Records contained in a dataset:

== == ==

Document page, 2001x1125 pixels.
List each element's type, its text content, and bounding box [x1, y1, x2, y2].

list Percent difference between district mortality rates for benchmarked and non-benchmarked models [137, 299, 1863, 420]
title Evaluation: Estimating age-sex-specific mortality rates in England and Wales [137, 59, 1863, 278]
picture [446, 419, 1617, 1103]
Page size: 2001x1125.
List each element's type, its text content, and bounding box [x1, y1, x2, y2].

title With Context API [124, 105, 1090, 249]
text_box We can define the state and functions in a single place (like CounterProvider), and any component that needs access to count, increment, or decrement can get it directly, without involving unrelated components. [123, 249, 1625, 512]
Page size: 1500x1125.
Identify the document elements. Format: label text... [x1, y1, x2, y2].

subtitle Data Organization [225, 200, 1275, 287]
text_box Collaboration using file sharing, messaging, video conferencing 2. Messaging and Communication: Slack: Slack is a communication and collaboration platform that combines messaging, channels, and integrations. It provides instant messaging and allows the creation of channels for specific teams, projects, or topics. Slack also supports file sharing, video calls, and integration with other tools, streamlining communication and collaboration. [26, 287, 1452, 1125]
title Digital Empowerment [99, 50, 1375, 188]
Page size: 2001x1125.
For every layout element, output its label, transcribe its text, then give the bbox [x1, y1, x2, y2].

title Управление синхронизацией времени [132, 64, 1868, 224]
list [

== == ==

- **EXERCISE PROMPT**: Exactly reproduce all of the entries above.

- **ANSWER**:
Document page, 2001x1125 pixels.
List each element's type, its text content, and bounding box [x1, y1, x2, y2].

list Percent difference between district mortality rates for benchmarked and non-benchmarked models [137, 299, 1863, 420]
title Evaluation: Estimating age-sex-specific mortality rates in England and Wales [137, 59, 1863, 278]
picture [446, 419, 1617, 1103]
Page size: 2001x1125.
List each element's type, its text content, and bounding box [x1, y1, x2, y2].

title With Context API [124, 105, 1090, 249]
text_box We can define the state and functions in a single place (like CounterProvider), and any component that needs access to count, increment, or decrement can get it directly, without involving unrelated components. [123, 249, 1625, 512]
Page size: 1500x1125.
Identify the document elements. Format: label text... [x1, y1, x2, y2].

subtitle Data Organization [225, 200, 1275, 287]
text_box Collaboration using file sharing, messaging, video conferencing 2. Messaging and Communication: Slack: Slack is a communication and collaboration platform that combines messaging, channels, and integrations. It provides instant messaging and allows the creation of channels for specific teams, projects, or topics. Slack also supports file sharing, video calls, and integration with other tools, streamlining communication and collaboration. [26, 287, 1452, 1125]
title Digital Empowerment [99, 50, 1375, 188]
Page size: 2001x1125.
For every layout element, output its label, transcribe its text, then give the bbox [x1, y1, x2, y2].

title Управление синхронизацией времени [132, 64, 1868, 224]
list [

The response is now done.